What you will do:
(1) Count the lines of the dataset records that contain the string "import", matching case exactly, and reply with only the number.
(2) Write the next part of the text on surge suppression devices, picking up right after its last sentence.

Text section:
━━━━━━━━

So here we are one year later and the spring thunderstorms are starting up again. I decided it’s time to add more protection to things, but I’m glad I didn’t get around to this until reading the Polyphaser book mentioned elsewhere.

Why I’m convinced whole-house surge suppressors are the way to go

There are three primary types of surge suppression device in use today: The metal-oxide varistor [MOV], the gas-discharge tube, and so-called ‘active’ silicon devices (usually SCR’s and the like).

The MOV is the default in just about every plug-in surge suppressor on the market. The MOV’s resistance decreases with applied voltage, and can do so with a reasonably fast response time usually limited by the lead inductance more than the device itself.

The biggest downside to MOV’s is the fact that smaller surges can kill them slowly. They die a little bit every time they conduct to ground. It’s common to find in the American south-east a surge protector that failed to protect connected equipment from a major surge, primarily because the unit has been hit by years of smaller, un-noticed surges that reduced the MOV’s effectiveness until the big one came.

The gas-discharge tube is a physical gap between two electrodes between a line and ground, filled with a gas and spaced such to have a very specific voltage breakdown, above which the tube will short the excessive voltage to ground. It’s response time to a surge is higher than an MOV, but they will last just about forever. They are most common on lines that do not carry high current, such as telephone/ethernet lines and coax cables.

━━━━━━━━

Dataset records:
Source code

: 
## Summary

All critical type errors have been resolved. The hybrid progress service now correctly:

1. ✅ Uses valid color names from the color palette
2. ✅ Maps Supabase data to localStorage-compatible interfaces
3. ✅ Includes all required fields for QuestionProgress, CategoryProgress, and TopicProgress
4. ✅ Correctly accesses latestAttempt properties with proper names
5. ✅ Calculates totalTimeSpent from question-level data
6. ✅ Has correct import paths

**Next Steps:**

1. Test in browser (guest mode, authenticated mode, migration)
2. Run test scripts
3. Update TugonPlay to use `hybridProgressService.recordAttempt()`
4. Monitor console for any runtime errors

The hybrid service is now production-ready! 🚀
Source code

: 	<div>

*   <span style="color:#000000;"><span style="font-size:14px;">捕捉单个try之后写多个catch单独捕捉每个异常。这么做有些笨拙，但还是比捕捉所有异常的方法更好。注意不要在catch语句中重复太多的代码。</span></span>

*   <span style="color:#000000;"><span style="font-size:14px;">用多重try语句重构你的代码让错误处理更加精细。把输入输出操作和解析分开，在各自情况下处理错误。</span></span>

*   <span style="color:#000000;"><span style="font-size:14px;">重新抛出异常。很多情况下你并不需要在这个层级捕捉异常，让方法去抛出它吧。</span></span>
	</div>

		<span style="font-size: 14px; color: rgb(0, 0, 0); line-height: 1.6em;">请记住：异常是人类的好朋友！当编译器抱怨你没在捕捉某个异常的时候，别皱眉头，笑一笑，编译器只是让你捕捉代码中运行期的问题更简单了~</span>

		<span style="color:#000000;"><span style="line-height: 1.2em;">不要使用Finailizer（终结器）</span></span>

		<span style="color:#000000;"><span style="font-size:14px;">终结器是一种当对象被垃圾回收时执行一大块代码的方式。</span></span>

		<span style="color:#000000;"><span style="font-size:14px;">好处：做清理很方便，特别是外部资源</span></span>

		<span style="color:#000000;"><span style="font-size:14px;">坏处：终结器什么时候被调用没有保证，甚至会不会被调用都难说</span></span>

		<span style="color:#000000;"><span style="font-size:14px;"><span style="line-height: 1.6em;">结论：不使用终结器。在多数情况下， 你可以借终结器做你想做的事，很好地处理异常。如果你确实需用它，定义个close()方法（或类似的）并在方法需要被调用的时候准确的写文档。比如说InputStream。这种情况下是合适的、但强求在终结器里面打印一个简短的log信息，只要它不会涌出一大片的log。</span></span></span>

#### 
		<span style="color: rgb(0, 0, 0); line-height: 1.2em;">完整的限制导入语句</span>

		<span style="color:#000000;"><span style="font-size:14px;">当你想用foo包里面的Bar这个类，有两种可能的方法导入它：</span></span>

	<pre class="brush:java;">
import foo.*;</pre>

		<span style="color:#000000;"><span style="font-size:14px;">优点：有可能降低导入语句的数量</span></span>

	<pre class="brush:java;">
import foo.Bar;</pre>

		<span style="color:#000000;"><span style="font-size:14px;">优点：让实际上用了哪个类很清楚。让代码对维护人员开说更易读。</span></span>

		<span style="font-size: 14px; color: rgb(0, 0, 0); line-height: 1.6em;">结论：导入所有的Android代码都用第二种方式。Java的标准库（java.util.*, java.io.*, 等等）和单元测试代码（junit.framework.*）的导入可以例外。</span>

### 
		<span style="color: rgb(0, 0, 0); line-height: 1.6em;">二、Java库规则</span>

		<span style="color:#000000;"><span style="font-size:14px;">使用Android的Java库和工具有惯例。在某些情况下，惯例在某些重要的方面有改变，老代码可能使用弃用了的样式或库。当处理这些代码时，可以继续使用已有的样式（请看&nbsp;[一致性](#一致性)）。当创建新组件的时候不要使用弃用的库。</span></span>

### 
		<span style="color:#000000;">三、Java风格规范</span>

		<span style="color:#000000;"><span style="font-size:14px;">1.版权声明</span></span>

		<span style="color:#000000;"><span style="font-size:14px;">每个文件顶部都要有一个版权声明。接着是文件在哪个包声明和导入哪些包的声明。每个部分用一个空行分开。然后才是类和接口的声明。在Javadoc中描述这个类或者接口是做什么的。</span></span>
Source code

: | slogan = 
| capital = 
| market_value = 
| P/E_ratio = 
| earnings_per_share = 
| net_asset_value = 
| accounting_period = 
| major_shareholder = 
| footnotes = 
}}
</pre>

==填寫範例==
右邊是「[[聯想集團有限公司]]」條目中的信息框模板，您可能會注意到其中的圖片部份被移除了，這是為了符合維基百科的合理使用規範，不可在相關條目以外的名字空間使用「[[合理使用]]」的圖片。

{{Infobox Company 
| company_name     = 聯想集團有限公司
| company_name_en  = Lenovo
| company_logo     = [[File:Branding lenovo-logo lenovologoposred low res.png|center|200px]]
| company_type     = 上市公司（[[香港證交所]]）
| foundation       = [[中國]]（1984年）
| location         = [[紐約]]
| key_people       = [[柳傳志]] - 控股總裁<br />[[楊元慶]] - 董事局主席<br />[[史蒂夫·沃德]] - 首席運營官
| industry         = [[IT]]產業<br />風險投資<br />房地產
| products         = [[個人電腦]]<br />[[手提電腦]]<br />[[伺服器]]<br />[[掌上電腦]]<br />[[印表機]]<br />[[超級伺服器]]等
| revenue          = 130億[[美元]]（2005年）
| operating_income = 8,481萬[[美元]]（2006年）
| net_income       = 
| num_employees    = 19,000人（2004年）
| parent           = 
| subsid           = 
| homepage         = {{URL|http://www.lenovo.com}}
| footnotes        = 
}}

━━━━━━━━

Responses for each task:
(1) 3

(2)
Protection device number 3 is what seems to be referred to under the broad category of ‘active silicon’. I gather this is primarily some combination of SCR’s, Triacs, or SAD’s [silicon avalanche diode], but whole-house SPD manufacturers don’t seem to want to post schematics of what’s inside the un-openable boxes.

This is the common method for surge protection that handles both high surge currents, and deals with ‘whole-house’ or similar protection of an entire breaker panel. Advantages are response times as-fast or faster than MOV’s, they will survive repeated smaller surges and still survive, and maybe most importantly they can cover a fault-type not covered by other surge devices.

Line-to-line faults

While rarer than a typical ‘line-to-ground’ fault, line-to-line faults can occur if a surge arrives near the precise moment the AC voltages are at their peak- in the USA at least, that would mean each line is near +/- 170V respectively. This is a point where the lowest impedance path the lightning strike sees can be between the hot wires instead of from a hot line to ground or bonded neutral. The resulting damage to down-line equipment can be the same, and if it happens near the outlet your computer is plugged into a typical MOV surge suppressor won’t be able to do anything about it.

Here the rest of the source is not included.